• [Selected excerpt]
★ ★ ★ ★ ★ ★ ★

Show us what you have got in the above.


----------



## TerryNet (Mar 23, 2005)

*saikee*, is it not true that the "active" flag, which is called the "boot' flag in the Linux world and is represented by an asterisk (*) in the fdisk -l output, should be on sdc5 instead of sdc1?


----------



## bartog (Jan 20, 2010)

[email protected]:~$ sudo su
[email protected]:/home/ubuntu# ls /mnt/sdc5
[email protected]:/home/ubuntu# ls /mnt/sdc5/boot
ls: cannot access /mnt/sdc5/boot: No such file or directory
[email protected]:/home/ubuntu# ls /mnt/sdc5/boot/grub
ls: cannot access /mnt/sdc5/boot/grub: No such file or directory
[email protected]:/home/ubuntu#


----------



## TerryNet (Mar 23, 2005)

I can't check this right now, so sorry if I'm just being stupid.

I think you should use

ls /sdc5/boot

(Don't use the /mnt.)


----------



## bartog (Jan 20, 2010)

I'm quite lost with all this as is probably obvious. 


[email protected]:~$ sudo su [email protected]:/home/ubuntu# ls /sdc5/boot ls: cannot access /sdc5/boot: No such file or directory [email protected]:/home/ubuntu#


----------



## TerryNet (Mar 23, 2005)

> I'm quite lost with all this as is probably obvious.


And I sure ain't helping. Sorry.

★ ★ ★ ★ ★ ★ ★

(Extracted data entries)
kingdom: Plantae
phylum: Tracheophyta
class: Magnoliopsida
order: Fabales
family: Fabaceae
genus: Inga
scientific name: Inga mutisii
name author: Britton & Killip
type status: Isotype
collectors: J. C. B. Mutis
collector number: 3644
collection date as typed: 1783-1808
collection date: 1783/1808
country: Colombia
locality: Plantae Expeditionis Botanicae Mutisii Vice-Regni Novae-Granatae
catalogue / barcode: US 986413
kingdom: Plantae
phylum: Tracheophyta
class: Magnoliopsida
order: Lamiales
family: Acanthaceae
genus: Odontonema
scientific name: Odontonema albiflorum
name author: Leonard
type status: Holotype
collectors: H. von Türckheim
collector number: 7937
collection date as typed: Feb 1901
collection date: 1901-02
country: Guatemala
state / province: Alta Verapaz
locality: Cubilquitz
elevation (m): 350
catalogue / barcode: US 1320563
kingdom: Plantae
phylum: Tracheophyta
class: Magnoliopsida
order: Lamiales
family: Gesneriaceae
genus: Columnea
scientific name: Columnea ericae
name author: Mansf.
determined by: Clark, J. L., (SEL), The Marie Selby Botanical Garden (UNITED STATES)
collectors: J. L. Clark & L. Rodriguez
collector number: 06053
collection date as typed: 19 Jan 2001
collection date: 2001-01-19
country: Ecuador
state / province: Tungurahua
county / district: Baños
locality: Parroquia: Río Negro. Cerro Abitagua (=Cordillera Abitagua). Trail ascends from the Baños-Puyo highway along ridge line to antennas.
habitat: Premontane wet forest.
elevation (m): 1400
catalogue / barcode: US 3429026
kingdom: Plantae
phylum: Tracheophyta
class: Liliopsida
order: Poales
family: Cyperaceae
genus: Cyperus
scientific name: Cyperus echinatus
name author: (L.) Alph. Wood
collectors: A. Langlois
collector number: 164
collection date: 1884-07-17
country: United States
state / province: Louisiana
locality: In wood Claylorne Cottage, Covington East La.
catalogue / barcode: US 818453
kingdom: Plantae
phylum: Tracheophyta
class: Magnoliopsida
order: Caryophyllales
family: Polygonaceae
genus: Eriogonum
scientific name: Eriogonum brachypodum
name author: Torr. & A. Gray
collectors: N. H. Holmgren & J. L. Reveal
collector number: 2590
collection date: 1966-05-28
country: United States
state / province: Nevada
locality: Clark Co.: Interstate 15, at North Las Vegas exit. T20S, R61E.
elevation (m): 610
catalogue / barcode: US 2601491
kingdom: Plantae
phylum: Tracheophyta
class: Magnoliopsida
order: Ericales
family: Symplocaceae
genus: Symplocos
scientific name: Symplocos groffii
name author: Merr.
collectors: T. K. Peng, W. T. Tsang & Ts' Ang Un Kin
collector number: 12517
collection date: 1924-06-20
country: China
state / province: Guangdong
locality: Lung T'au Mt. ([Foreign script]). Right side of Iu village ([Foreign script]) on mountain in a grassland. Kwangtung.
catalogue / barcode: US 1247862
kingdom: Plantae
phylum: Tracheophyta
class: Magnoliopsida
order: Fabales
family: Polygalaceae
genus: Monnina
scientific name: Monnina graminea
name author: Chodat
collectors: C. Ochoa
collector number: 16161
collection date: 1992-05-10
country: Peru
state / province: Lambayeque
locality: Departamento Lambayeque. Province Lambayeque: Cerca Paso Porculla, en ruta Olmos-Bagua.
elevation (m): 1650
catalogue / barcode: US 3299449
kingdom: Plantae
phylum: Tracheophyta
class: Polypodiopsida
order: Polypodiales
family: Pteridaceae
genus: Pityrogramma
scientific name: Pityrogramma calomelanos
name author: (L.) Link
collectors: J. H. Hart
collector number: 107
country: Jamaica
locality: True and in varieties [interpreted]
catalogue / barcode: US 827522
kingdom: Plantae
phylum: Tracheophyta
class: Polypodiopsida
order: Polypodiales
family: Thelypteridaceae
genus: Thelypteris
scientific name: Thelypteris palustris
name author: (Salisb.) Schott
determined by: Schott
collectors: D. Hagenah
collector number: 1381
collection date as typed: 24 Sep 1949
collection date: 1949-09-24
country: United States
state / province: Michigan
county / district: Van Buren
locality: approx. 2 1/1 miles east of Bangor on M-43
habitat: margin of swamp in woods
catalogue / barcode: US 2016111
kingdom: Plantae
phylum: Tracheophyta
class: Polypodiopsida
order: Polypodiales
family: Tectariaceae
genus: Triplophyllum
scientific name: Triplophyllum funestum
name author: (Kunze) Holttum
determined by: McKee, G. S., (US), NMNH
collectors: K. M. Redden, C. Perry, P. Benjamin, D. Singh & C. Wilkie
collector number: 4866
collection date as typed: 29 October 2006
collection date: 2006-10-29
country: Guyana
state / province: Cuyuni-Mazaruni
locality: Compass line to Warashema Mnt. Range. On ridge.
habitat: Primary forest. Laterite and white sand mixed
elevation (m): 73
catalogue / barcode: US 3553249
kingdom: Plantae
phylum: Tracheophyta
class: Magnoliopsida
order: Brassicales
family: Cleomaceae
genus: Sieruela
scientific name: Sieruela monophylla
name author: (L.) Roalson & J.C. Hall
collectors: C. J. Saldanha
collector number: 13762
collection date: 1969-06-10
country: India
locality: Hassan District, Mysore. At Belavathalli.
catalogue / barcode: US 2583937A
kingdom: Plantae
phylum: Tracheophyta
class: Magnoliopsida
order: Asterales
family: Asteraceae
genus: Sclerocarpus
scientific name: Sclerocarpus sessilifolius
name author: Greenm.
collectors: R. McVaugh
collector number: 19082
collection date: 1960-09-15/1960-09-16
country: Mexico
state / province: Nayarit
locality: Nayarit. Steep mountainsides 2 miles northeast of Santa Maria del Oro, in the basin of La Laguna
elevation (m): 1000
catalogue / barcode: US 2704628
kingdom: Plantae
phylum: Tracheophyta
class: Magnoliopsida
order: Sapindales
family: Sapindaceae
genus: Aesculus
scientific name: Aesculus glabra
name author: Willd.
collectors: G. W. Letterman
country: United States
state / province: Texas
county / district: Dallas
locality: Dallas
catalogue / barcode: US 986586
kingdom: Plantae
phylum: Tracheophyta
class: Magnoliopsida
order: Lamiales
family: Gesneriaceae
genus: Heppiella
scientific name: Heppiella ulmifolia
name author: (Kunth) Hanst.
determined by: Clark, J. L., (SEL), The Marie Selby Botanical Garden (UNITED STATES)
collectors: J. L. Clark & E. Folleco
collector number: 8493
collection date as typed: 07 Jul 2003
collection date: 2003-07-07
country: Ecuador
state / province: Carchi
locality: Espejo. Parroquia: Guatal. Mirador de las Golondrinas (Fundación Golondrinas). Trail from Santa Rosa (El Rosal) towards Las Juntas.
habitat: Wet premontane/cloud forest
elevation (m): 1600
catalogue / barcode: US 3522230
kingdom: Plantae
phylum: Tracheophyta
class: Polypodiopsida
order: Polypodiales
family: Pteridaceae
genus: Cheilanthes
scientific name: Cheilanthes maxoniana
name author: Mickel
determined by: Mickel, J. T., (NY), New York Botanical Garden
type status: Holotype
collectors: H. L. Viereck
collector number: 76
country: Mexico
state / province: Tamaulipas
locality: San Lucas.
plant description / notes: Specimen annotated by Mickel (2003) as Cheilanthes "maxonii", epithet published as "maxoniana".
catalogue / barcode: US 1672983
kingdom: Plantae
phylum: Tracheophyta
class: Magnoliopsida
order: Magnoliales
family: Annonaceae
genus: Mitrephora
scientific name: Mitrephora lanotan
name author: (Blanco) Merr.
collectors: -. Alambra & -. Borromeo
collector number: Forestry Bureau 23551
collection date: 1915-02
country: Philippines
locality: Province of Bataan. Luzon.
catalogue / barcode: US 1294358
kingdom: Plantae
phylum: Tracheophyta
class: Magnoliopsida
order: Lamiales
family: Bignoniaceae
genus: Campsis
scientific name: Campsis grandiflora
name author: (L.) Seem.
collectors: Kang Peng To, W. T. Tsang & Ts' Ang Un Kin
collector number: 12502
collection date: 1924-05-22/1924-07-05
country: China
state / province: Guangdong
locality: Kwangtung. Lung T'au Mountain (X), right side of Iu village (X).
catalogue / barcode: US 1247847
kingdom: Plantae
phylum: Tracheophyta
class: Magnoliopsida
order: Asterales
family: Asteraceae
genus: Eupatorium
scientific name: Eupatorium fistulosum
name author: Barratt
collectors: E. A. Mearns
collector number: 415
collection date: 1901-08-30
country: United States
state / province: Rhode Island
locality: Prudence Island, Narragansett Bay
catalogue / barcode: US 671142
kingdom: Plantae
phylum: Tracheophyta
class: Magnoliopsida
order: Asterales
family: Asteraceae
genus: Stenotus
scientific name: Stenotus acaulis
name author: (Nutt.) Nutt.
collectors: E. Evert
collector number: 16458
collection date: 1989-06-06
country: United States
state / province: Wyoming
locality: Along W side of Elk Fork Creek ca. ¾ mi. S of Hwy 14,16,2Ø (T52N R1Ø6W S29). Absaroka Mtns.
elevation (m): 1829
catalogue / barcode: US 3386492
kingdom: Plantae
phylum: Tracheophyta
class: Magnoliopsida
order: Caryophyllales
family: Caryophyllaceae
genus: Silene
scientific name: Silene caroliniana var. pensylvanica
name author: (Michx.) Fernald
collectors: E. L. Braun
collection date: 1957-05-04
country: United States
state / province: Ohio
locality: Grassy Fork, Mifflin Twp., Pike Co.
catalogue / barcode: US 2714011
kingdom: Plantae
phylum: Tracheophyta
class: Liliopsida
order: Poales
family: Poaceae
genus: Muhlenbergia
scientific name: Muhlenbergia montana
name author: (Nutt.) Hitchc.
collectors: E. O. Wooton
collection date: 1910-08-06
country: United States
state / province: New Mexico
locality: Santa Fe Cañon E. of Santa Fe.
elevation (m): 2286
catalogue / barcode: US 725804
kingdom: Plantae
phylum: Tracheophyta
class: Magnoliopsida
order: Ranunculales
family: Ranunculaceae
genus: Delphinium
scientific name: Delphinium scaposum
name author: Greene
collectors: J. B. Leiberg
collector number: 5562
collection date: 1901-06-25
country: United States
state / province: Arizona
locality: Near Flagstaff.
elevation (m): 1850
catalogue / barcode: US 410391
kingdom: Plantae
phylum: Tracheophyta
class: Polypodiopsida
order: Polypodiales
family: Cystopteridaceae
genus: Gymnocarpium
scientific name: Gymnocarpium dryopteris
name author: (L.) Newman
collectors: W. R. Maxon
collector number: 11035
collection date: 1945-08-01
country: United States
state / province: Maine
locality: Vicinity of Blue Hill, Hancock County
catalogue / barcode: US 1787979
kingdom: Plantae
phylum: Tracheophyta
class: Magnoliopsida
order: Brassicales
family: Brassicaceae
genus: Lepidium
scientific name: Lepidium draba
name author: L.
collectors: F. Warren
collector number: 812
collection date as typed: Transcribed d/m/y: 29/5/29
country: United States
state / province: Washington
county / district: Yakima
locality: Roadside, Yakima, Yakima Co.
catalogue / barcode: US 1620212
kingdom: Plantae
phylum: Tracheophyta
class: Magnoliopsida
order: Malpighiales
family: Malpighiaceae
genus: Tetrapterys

★ ★ ★ ★ ★ ★ ★

• [Aim]
In the forum thread, what symbol marks the "active" flag in the fdisk -l output?

• [Completed task]
An asterisk (*)